What Are Some Types of Newborn Screenings?

1. Expanded Newborn Screening 
   Inherited metabolic disorders are genetic conditions that result in severe mental disability or death if not treated in an early stage.   This group of diseases is very rare and there are no specific symptoms which make it hard to notice, thus delay the diagnosis and treatment. 
2. Congenital Hypothyroidism (CH) or thyroid hormone deficiency present at birth is common disease among newborn, about 1 in every 3,000-4,000 babies.  If left untreated, it will delay their development of body and mental.
3. Micro Bilirubin, Hematocrit, ABO and RH Blood Group
4. Critical Congenital Heart Disease Screening
5. Hearing Screening Test – ABR by Audiologist

What are Inherited Metabolic Disorders?

Inherited metabolic disorders are genetic conditions that result in severe disability and developmental delay in babies. Because they are recessive traits that will reappear frequently in the same affected family. Some can be treated and some can prevent disabilities.  However, because they are rare with no specific symptoms, treatment may be delayed. Thus, newborn screening is necessary to diagnose and start treatment when there are no or minimal symptoms. This can prevent death or mental disability.

What Are the Symptoms of Inherited Metabolic Disorders? 

Since inherited metabolic disorders are rare diseases, it is hard to diagnose as they have many different non – specific symptoms such as: 

• Lethargy
• Poor feeding
• Vomit
• Seizure
• Abnormal breathing

What Is Expanded Newborn Screening?

It increases the screening panel of disorders to 30 – 40 diseases such as:

• Amino Acid Disorders such as Phenylketonuria (PKU), Hyperphenylalaninemia, Biopterin Cofactor Deficiencies, Maple Syrup Urine Disease (MSUD), Homocystinuria, Hypermethioninemia, Tyrosinenia Type l, ll, lll, Citrullinemia, Argininosuccinic Aciduria, etc.
• Organic acid disorders such as Methylmalonic Acidemia (MMA), Adenosylcoballamin Synthe Sis Defects, Propionic Acidemia (PA), Isovaleric Acidemia (IVA), Multiple Carboxylase Deficiency, etc.
• Fatty acid oxidation disorders such as Medium Chainacyl CoA Dehydrogenase (MCAD) Deficiency, Short – Chain Acyl CoA Dehydrogenase (SCAD), Short – Chain Hydroxyl Acyl CoA Dehydrogenase (SCHAD), etc.

How to Prevent Inherited Metabolic Disorders

Since they are genetic disorders, there is no preventive measure.
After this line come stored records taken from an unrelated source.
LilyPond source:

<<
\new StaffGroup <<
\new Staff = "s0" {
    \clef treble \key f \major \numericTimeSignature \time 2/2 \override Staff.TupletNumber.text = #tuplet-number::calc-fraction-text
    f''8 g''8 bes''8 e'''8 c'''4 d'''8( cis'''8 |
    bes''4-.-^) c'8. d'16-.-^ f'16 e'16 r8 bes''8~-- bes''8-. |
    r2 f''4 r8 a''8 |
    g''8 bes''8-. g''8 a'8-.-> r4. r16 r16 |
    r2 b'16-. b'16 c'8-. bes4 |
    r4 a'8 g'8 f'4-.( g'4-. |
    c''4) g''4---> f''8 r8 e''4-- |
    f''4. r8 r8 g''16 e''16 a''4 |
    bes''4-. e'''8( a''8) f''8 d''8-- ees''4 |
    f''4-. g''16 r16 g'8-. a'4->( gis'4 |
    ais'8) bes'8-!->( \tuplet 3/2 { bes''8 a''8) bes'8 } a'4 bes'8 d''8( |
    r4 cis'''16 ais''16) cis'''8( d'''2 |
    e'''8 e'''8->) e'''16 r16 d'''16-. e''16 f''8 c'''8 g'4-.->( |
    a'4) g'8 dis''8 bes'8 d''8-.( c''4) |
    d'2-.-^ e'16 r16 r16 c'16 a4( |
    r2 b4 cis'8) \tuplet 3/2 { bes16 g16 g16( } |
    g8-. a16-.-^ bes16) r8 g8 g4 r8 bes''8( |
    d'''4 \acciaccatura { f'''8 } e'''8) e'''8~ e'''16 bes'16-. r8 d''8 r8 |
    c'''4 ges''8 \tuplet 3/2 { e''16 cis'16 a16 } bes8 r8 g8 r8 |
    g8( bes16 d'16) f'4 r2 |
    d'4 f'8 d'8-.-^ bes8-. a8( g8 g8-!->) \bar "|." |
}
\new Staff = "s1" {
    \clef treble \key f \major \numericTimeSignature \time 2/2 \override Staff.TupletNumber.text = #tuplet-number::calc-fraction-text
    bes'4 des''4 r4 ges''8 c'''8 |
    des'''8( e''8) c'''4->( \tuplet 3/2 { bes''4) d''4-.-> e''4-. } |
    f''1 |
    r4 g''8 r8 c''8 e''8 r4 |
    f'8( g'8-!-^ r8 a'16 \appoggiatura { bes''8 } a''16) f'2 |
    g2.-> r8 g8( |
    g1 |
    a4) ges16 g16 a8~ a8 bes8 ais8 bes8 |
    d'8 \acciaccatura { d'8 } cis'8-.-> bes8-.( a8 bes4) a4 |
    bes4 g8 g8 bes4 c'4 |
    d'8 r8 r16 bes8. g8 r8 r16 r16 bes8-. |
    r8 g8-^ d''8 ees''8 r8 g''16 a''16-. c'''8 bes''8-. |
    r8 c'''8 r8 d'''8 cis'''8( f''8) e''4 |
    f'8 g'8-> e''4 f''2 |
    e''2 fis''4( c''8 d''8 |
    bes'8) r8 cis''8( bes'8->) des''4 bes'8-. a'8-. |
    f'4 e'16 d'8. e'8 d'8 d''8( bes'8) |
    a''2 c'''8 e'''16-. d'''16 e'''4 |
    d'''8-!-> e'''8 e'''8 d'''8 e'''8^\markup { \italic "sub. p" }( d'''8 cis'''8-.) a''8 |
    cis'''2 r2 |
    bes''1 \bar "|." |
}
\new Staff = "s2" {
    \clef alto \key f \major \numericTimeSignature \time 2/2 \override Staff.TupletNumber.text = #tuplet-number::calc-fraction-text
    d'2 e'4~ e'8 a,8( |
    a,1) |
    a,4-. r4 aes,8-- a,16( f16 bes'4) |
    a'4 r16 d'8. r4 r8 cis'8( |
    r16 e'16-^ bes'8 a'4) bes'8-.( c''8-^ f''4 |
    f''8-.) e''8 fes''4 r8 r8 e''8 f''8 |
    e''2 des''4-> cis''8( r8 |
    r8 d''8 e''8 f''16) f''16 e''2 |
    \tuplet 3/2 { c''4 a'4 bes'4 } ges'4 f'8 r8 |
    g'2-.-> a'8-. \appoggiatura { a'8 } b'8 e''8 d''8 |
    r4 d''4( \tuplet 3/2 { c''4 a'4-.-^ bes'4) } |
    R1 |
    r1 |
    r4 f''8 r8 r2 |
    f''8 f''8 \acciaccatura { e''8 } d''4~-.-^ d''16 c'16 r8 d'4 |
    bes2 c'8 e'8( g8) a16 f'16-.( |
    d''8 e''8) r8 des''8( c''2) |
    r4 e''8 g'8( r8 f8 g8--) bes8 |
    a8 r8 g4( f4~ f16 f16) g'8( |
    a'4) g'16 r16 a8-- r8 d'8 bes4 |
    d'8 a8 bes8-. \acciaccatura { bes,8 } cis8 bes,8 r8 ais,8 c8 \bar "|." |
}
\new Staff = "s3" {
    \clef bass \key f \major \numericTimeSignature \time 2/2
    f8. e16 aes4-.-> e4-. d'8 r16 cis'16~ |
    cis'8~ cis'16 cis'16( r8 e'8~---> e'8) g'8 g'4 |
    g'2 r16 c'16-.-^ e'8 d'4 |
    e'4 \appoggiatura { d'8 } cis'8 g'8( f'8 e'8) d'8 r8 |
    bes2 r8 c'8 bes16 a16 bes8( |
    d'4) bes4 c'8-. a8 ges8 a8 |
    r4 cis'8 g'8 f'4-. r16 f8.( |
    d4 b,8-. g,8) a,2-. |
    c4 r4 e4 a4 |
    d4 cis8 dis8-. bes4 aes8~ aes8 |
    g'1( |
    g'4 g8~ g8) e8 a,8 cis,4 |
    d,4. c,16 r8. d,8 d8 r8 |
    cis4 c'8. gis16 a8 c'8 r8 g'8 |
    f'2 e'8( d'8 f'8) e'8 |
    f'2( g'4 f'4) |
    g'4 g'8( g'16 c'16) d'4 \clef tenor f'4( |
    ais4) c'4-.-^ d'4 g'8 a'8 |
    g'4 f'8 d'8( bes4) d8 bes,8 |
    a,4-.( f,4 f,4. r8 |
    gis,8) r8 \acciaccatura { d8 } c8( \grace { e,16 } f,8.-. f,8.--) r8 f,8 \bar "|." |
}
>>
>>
The best way is to screen for them by using Tandem Mass Spectrometry (TMS) which is the new technology for inherited metabolic disorders screening in newborn.  

Expanded Newborn Screening allows newborn to have early detection for correct diagnosis and treatment right away. This will help reduce risk of disability and death in babies, as well as reduce family’s responsibilities for raising disability child.  

Newborn Screening Method

Doctor will collect blood from the newborns who are 48 – 72 hours old by pricking the heel or dorsal vein on the back of the hand and drop it on a special paper for further laboratory test and detailed analysis.   
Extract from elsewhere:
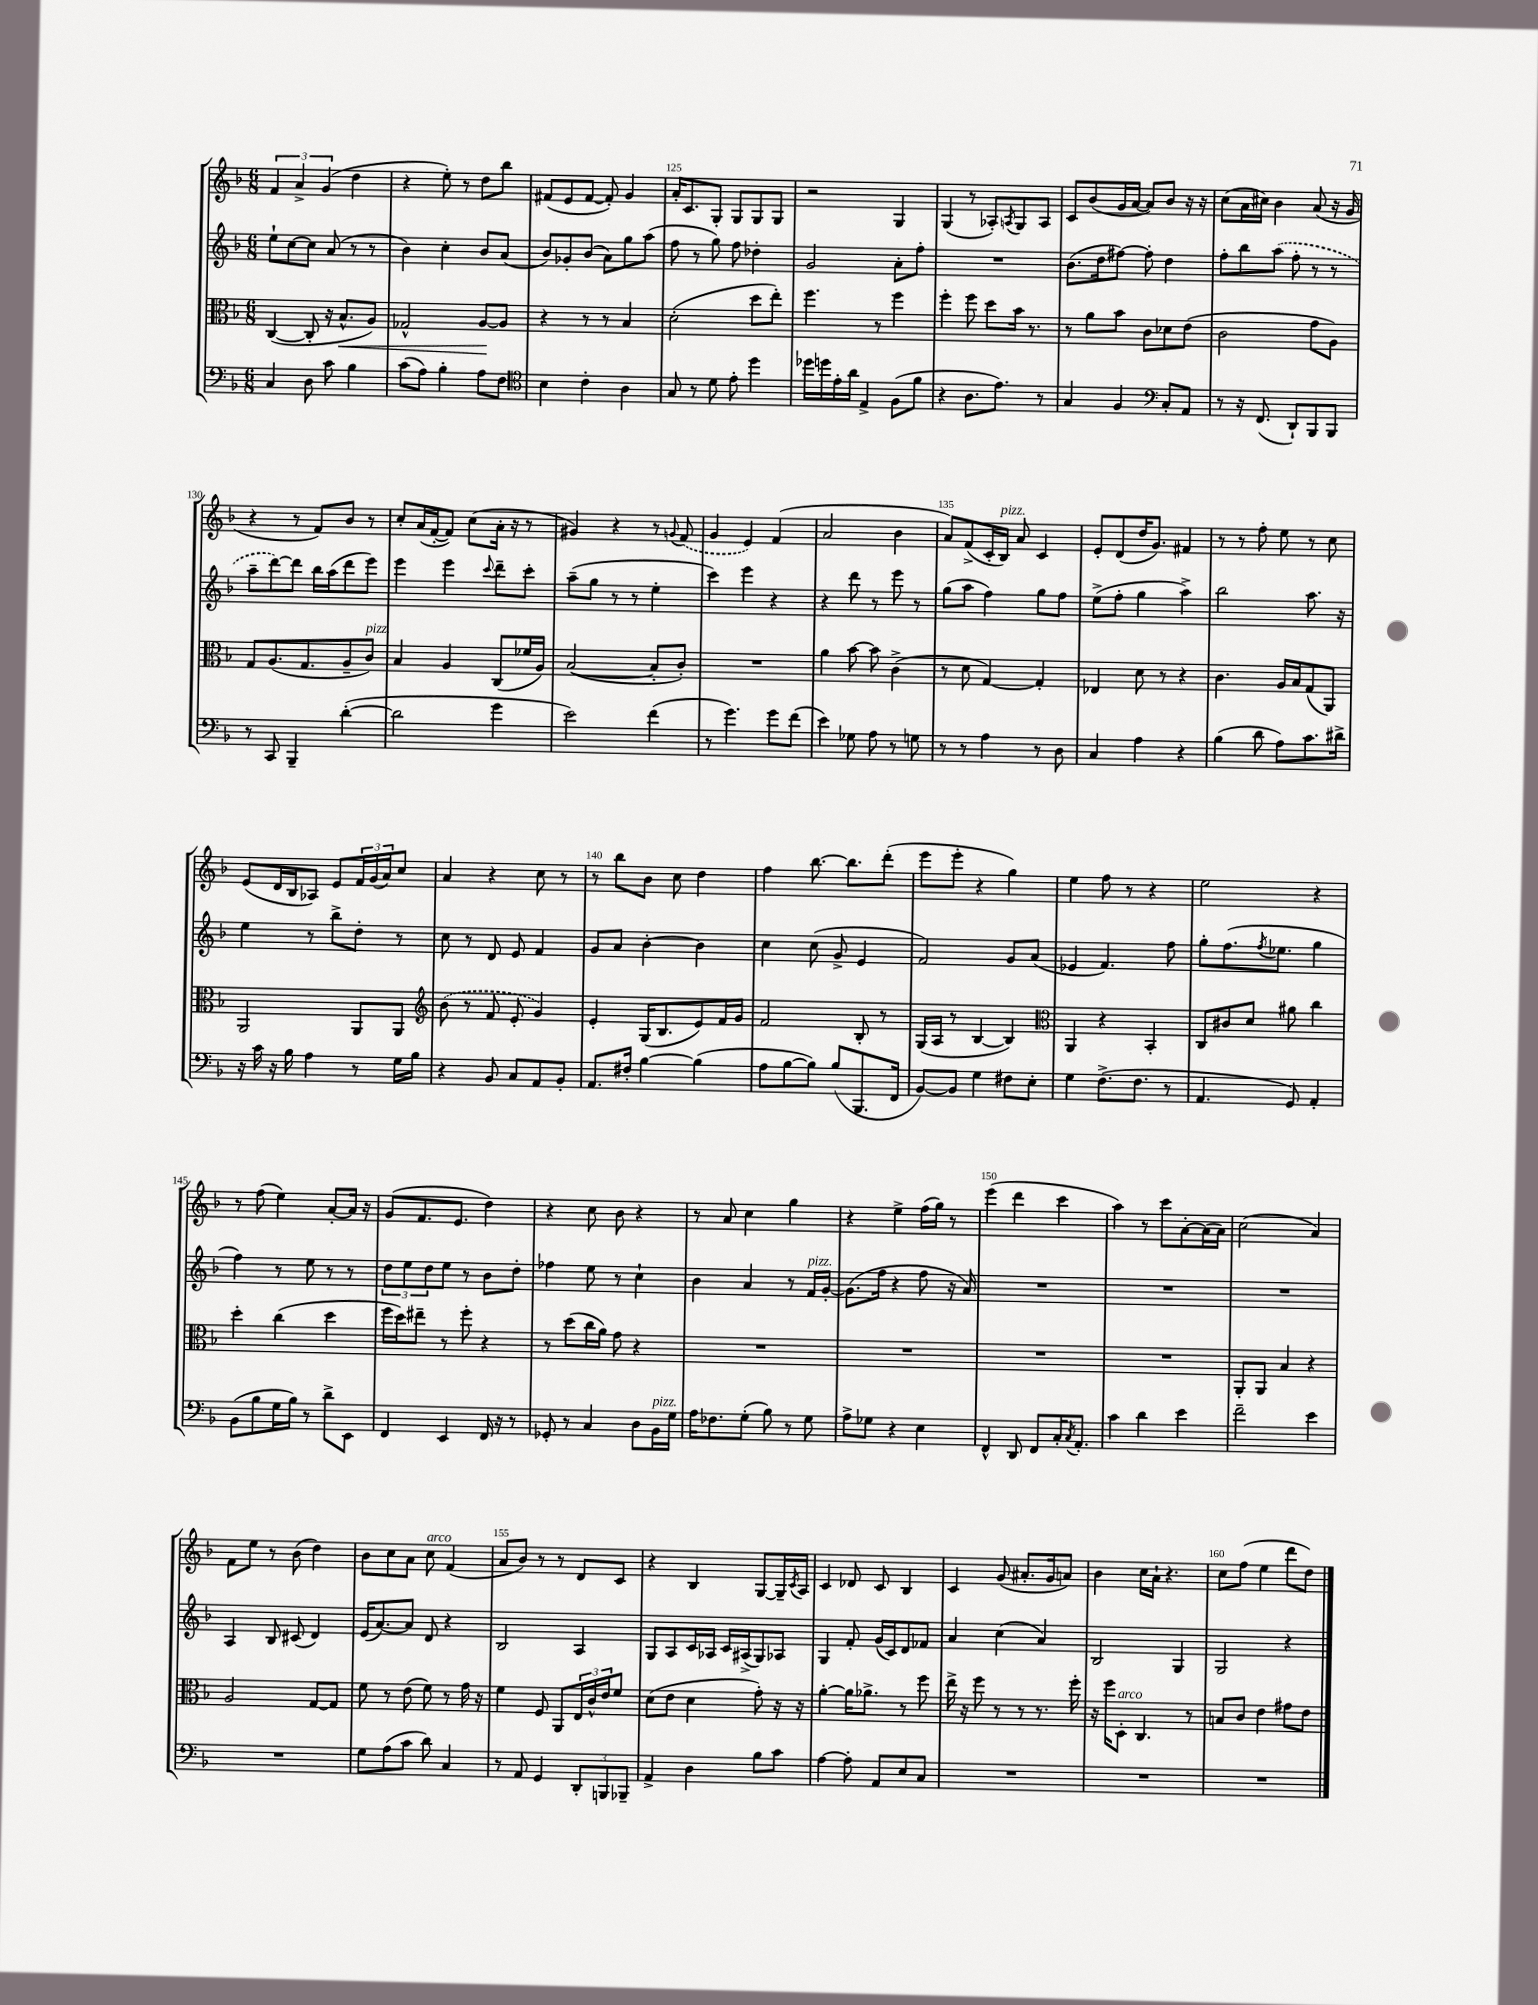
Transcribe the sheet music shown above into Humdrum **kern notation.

The Importance of Newborn Screening 

• It is an early detection of any inherited metabolic disorders from little or no symptoms in order to prevent death or mental disability.   
• Inherited metabolic disorders are rare with no specific tell-tale signs. If detected later in life, it may be too late to treat.

When any abnormality is detected, the pediatric specialist and a multidisciplinary team of medical professional will follow up and diagnose rapidly. This allows the newborns to begin treatment immediately to prevent death or mental disability. They can still have good health and development so that they can have a bright future.